Only after more than twenty-five years of fidelity did Nicholas take a mistress. He turned to Barbara Nelidova, one of Alexandra's ladies-in-waiting, as the doctors had forbidden the Empress from sexual activity due to her poor health and recurring heart-attacks. Nicholas continued to seek refuge from the cares of state in Alexandra’s company. "Happiness, joy, and repose - that is what I seek and find in my old Mouffy." he once wrote.

In 1845, Nicholas wept when Court doctors urged the Empress to visit Palermo for several months due to poor health. "Leave me my wife." he begged her physicians, and when he learned that she had no choice, he made plans to join her, if only for a brief time. Nelidova went with them, and though Alexandra was jealous in the beginning, she soon came to accept the affair, and remained on good terms with her husband's mistress.

The Empress Alexandra Feodorovna was always frail and in bad health. At forty, she looked far older than her years, becoming increasingly thin. For a long time, she suffered from a nervous twitching that became a convulsive shaking of her head.

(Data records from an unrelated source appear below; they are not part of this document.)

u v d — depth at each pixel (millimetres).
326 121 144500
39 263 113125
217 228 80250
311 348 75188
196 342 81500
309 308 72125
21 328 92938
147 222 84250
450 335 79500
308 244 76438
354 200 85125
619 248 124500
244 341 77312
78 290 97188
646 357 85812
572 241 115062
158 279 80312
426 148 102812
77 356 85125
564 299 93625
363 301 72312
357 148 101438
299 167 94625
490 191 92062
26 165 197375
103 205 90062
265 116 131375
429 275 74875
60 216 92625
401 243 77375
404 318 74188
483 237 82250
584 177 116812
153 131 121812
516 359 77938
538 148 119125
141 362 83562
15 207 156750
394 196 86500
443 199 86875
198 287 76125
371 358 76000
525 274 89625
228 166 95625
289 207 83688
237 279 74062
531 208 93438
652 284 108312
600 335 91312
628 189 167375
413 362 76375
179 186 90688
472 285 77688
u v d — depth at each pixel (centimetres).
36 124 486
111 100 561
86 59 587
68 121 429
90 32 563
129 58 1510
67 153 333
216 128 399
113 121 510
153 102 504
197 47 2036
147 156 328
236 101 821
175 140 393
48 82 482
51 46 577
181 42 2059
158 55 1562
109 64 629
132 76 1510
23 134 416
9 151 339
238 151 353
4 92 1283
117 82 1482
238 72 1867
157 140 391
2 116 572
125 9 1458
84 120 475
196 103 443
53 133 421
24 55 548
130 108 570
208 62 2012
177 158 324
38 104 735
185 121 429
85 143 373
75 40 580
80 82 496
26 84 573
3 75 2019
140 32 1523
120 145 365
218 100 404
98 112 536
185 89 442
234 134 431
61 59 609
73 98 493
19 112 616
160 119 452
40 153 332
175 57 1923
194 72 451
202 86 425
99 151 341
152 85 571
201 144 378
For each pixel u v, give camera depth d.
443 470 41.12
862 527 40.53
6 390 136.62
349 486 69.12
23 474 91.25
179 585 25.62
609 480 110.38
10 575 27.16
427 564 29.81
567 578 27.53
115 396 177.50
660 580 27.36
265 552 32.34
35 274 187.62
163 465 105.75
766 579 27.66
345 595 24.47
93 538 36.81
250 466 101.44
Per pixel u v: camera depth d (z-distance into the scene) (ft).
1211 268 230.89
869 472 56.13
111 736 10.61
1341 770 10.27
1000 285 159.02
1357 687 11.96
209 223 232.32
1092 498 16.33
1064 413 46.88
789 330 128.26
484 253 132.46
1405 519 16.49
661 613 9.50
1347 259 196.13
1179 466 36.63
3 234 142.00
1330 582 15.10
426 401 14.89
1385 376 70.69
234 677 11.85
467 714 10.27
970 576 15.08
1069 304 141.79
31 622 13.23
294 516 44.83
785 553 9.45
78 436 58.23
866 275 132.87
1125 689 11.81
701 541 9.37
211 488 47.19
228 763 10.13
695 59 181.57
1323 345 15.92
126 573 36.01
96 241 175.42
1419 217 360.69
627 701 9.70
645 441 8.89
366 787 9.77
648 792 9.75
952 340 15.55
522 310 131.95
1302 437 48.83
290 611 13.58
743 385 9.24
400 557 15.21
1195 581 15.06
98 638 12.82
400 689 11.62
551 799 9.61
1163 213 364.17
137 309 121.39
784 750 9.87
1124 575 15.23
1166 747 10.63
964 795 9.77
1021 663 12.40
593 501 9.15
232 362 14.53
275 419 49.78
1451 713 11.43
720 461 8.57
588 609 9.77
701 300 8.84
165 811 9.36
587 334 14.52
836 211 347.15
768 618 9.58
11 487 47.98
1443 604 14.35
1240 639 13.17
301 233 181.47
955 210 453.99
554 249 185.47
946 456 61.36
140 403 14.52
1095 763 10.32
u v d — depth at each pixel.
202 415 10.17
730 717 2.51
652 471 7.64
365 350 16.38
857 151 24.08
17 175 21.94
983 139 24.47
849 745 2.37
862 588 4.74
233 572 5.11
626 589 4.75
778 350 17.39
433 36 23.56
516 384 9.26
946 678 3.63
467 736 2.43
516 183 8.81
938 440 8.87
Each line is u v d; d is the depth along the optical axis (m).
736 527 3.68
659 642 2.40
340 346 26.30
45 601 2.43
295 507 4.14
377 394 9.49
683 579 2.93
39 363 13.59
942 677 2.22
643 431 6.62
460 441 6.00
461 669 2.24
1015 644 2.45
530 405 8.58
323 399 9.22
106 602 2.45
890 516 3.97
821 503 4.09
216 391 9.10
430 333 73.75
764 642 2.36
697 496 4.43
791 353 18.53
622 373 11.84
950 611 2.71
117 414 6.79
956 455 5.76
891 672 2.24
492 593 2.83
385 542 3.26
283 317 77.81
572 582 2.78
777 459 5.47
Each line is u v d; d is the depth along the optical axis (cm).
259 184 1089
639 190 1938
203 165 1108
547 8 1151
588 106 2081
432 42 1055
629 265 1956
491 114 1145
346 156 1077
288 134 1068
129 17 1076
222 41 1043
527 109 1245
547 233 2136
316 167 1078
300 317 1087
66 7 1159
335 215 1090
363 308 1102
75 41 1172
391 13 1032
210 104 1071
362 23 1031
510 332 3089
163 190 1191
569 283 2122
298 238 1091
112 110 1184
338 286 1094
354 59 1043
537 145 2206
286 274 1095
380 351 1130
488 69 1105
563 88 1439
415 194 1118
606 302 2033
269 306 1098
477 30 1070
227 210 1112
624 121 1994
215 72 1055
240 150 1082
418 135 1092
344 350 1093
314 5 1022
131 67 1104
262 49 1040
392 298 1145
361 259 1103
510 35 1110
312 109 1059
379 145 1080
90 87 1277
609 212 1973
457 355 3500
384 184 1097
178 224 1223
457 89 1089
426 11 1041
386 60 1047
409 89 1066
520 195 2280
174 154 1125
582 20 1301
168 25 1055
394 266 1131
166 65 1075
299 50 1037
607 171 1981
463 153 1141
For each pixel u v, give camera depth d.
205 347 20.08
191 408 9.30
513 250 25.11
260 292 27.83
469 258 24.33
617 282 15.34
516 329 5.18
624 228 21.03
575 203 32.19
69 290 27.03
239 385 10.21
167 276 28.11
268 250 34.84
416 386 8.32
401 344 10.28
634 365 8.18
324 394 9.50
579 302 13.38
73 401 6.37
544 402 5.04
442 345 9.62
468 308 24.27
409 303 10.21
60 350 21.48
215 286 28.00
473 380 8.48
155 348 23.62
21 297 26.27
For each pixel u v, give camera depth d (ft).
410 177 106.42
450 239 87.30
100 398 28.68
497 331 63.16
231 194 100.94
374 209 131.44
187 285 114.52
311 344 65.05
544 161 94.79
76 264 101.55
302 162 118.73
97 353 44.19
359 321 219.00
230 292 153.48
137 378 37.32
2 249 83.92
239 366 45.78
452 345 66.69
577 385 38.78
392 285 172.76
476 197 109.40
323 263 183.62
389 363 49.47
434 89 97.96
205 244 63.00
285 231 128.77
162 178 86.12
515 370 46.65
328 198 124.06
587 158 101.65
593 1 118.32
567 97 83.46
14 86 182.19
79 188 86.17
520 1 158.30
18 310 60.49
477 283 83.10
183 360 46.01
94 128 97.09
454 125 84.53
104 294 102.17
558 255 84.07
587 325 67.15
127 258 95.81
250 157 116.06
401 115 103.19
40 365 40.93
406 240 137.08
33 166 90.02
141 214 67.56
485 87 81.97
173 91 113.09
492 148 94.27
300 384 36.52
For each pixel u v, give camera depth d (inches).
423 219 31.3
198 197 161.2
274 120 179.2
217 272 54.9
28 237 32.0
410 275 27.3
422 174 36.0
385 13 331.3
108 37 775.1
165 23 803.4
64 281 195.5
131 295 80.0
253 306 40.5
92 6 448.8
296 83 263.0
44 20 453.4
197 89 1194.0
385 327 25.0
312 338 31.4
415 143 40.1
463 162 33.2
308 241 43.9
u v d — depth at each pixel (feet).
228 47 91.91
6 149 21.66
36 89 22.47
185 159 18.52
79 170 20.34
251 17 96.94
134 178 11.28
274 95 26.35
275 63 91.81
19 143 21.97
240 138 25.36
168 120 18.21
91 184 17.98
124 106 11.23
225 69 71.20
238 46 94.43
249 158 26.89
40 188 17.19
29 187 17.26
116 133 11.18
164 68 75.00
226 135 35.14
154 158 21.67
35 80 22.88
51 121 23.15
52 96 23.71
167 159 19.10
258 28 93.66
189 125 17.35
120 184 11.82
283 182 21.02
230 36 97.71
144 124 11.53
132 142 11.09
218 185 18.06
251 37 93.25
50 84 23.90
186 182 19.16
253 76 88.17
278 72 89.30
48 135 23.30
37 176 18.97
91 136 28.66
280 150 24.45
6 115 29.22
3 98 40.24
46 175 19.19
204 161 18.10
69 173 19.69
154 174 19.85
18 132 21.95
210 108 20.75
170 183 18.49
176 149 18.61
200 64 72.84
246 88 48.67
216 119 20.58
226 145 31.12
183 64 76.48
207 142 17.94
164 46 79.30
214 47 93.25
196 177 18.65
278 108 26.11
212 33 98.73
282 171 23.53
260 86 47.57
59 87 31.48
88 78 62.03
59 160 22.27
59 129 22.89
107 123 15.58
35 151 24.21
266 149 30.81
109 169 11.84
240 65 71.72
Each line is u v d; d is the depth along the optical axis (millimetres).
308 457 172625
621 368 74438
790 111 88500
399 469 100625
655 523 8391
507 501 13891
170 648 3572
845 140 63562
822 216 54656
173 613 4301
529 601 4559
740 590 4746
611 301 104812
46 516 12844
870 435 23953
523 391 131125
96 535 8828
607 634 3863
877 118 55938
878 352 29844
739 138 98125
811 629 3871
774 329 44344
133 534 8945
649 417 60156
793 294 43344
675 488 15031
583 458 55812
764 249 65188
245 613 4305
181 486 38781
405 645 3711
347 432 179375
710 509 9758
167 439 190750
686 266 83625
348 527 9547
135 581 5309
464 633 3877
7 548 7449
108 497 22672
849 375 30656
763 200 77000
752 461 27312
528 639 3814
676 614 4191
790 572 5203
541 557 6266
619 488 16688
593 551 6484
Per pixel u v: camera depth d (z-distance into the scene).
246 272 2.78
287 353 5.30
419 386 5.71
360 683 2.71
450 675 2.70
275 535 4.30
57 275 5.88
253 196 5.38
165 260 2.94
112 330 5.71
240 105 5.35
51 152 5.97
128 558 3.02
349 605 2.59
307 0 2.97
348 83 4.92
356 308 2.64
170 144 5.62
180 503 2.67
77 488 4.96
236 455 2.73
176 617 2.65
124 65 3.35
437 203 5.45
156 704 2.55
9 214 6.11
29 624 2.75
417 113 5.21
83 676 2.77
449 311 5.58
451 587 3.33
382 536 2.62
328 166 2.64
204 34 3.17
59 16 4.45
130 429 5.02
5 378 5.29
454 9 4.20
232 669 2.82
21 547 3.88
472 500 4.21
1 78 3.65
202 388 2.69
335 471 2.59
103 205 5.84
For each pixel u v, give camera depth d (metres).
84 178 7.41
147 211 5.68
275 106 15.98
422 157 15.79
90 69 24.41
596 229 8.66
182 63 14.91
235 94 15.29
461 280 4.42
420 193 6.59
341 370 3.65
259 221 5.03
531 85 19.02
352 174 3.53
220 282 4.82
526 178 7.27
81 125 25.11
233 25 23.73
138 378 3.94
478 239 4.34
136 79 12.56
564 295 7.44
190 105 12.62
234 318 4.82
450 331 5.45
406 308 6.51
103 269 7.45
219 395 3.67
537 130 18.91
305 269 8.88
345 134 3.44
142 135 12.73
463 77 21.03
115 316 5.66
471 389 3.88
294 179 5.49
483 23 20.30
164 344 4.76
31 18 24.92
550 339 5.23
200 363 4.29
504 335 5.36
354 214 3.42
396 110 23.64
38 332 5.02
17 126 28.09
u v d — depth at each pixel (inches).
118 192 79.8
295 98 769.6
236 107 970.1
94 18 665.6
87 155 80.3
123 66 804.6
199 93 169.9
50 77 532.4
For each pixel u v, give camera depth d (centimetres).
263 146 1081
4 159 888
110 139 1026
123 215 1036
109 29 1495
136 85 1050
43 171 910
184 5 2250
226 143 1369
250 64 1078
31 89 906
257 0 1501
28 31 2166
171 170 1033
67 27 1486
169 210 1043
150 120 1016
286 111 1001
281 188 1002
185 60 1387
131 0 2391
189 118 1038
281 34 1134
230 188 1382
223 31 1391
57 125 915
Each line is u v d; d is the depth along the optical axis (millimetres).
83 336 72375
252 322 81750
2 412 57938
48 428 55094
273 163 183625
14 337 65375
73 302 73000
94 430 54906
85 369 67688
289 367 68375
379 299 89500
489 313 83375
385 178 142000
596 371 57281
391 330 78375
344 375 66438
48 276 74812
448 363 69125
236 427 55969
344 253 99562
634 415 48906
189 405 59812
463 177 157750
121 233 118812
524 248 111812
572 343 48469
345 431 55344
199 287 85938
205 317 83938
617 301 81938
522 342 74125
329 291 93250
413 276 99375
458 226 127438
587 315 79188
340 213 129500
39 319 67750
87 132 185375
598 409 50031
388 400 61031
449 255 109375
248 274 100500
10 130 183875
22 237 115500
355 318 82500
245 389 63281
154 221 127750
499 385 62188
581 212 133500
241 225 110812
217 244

In 1837 the Empress chose the resort in the Crimea for a new residence. There, Nicholas ordered that the Palace of Oreanda be built for her. She was only able to visit the Palace once however; the Crimean War began in 1852. Towards the end of 1854, Alexandra Feodorovna became very ill, and she came very close to death, though she managed to recover. In 1855 Tsar Nicholas I contracted influenza, and he died on 6/18 February.